Iron ore miner Fortescue Metals Group (AU: FMG) is scheduled to report its half year earnings results on Wednesday, 16 February.
Fortescue Metals Group reported its highest ever annual profit and dividend August 30 due to sky-high iron ore prices. The company posted an underlying net profit of $10.35 billion, up from $4.75 billion a year ago and a final dividend of $2.11 per share, up from $1 a share last year, taking its total dividend for the year to $3.58 or $11 billion. It plans to become the first major supplier of green iron ore.
A drop in the price of iron ore - futures in Singapore were more than 10% lower on Tuesday afternoon to around $US131 a tonne - could affect the dividend payment. In May 2021, iron ore was trading above $US200 a tonne.
FMG closed down 5% on Tuesday afternoon, and is up 11% year to date, but down 9% for the past 12 months.
On Investing.com, 7 analysts have a Sell recommendation on Fortescue, 8 remain Neutral and there are 3 Buy ratings.
Citi retains a Sell rating and $17.00 price target. Credit Suisse downgraded Fortescue’s shares to an Underperform rating with a $14.00 price target. It says valuation is stretched, and shares trade on much higher multiples than its peers. Goldman Sachs retains a Sell rating and a $13.50 price target. Based on the current Fortescue share price, this is a potential downside of about 30%.
The company is searching for a new chief executive, after Elizabeth Gaines announced her intention to resign in December. Fortescue has lost a string of top executives in the past few months.
The S&P/ASX 200 closed down 0.5% at 7206.90, having touched an intraday low earlier of 7198.
BHP on Tuesday declared a record $US1.50 ($2.10) interim dividend after booking a $US9.44bn half-year profit, buoyed by a surge in the price of key commodities.
Stronger pricing in iron ore, coal, oil and copper boosted the mining giant’s after-tax profit, which more than doubled for the six months to December 31 from $US3.88bn a year earlier.
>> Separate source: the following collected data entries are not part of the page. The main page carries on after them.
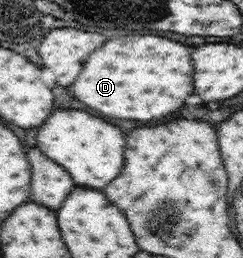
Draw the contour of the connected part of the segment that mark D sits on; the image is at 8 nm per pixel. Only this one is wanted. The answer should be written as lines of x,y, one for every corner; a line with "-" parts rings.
153,34
125,36
125,38
117,36
113,40
107,40
101,48
97,48
97,52
93,52
87,58
81,76
75,80
75,84
71,88
75,92
75,98
79,98
83,104
87,104
89,108
93,108
95,112
99,112
103,116
149,122
153,118
161,118
161,116
175,112
177,108
181,108
185,104
187,96
193,94
191,50
193,48
189,48
189,46
183,46
179,42
173,42
173,40
161,38
161,36
153,36

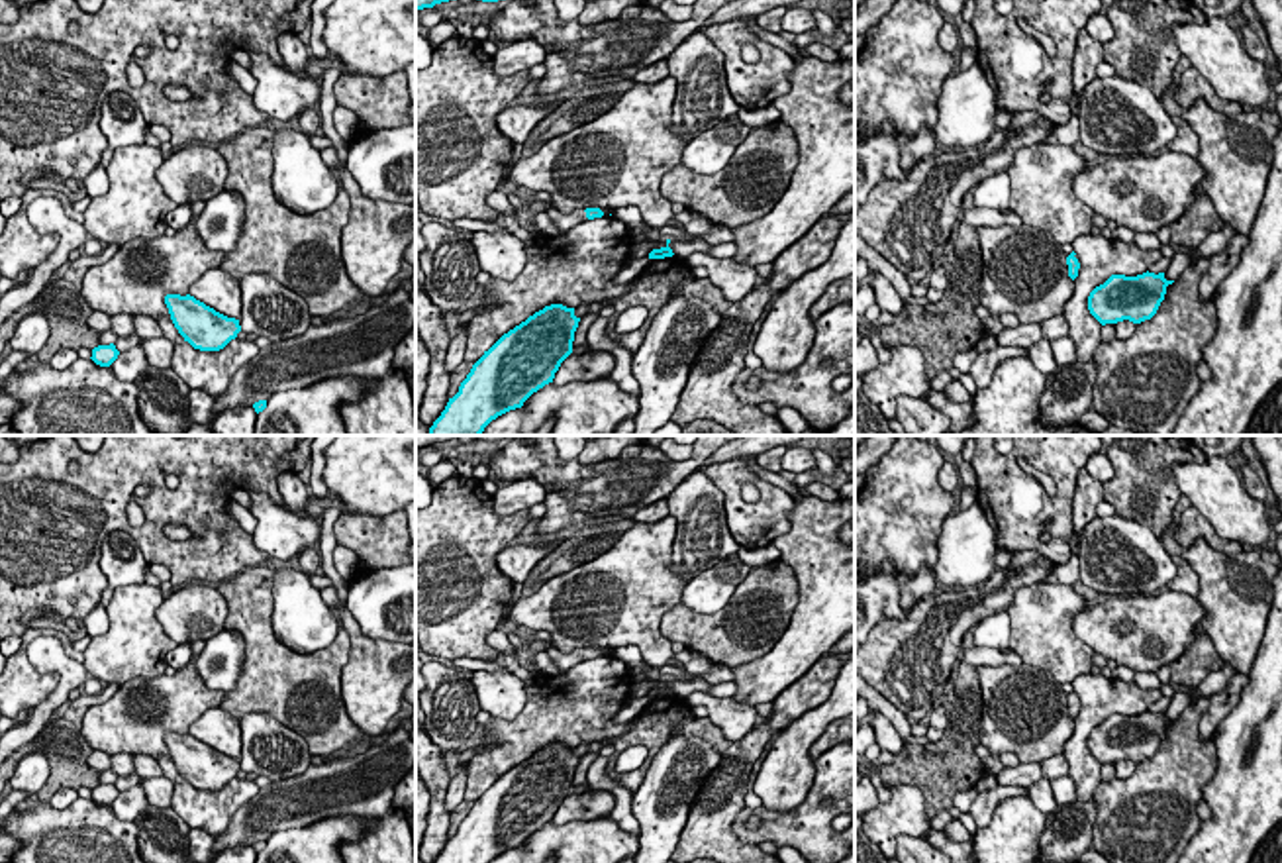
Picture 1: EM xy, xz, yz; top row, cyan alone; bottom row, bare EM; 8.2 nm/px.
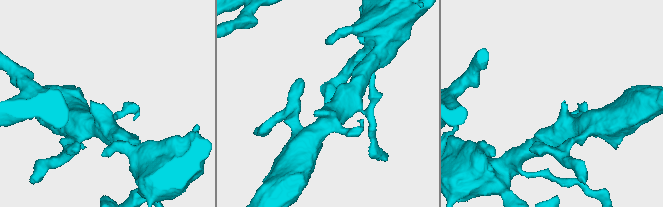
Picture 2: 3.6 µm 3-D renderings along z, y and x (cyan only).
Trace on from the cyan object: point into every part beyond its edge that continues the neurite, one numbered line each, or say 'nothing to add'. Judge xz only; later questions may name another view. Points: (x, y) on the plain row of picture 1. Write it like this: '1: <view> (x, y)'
1: xz (563, 661)

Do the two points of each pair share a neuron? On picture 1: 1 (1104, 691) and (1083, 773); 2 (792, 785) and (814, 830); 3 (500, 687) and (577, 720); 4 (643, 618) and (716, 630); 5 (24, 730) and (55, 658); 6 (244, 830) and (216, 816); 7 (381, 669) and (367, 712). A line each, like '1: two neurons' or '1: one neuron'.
1: one neuron
2: two neurons
3: two neurons
4: two neurons
5: one neuron
6: two neurons
7: one neuron

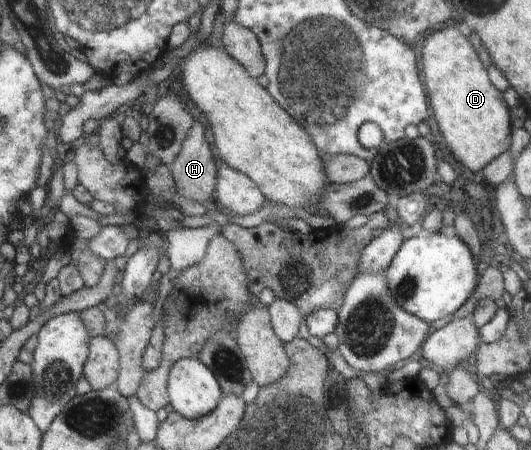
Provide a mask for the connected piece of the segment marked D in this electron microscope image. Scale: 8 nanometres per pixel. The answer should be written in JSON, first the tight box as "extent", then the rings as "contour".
{"extent":[422,25,512,176],"contour":[[[458,25],[441,28],[425,38],[424,46],[422,46],[422,68],[424,68],[428,96],[431,96],[432,112],[444,136],[444,142],[457,162],[479,176],[481,169],[500,156],[510,146],[510,140],[512,140],[510,116],[508,116],[509,106],[506,106],[504,96],[490,84],[480,58],[476,56],[470,42],[460,34]]]}

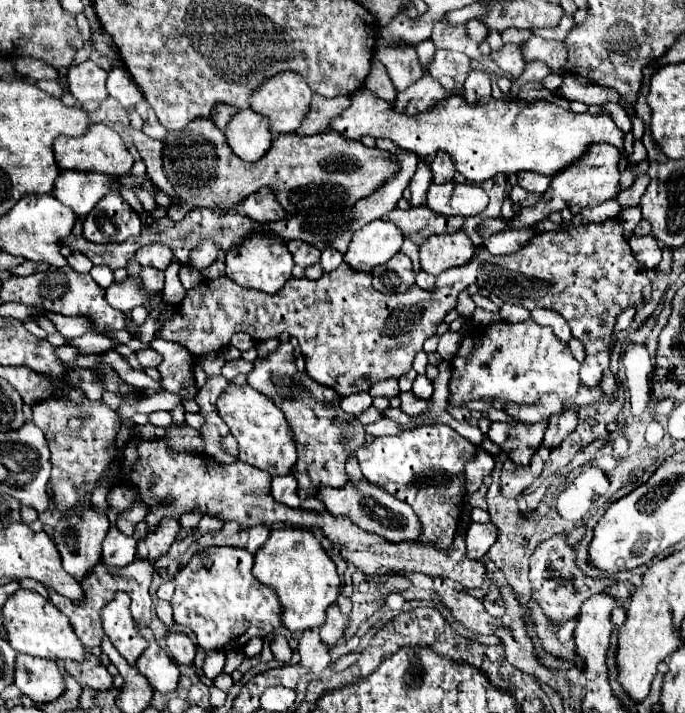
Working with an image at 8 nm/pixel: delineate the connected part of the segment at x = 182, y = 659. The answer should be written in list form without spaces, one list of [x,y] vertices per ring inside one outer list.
[[[167,633],[167,647],[179,665],[191,665],[195,659],[195,645],[185,633]]]

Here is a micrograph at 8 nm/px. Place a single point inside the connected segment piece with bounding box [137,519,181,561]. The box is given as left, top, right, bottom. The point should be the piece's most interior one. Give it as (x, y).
(151, 547)

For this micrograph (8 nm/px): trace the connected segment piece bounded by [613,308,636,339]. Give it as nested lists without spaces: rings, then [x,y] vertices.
[[[628,308],[624,310],[617,318],[617,322],[614,328],[614,334],[613,339],[615,338],[615,330],[616,331],[622,331],[627,329],[630,324],[633,322],[634,316],[635,316],[635,309],[634,308]]]

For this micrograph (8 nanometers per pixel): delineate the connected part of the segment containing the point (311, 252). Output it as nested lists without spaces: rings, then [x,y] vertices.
[[[289,241],[287,247],[289,247],[289,251],[291,251],[291,255],[293,255],[293,259],[295,259],[295,263],[297,263],[299,267],[305,269],[305,267],[309,267],[309,265],[319,263],[321,251],[319,251],[317,247],[313,247],[313,245],[305,243],[305,241]]]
In a statement to the ASX, the company said underlying earnings before tax, interest, depreciation and amortisation were $US18.46bn. Shares closed flat for the day.
China’s CSI 300 index climbed about 1% after the nation’s monetary authority injected a net 100 billion yuan ($US15.7 billion) into the banking system with its medium-term lending facility. Equities retreated in New Zealand, Japan and Hong Kong.
WTI crude oil dropped below $US95 a barrel after rising above that level overnight for the first time since 2014. Brent crude oil is trading around $US95.88 a barrel.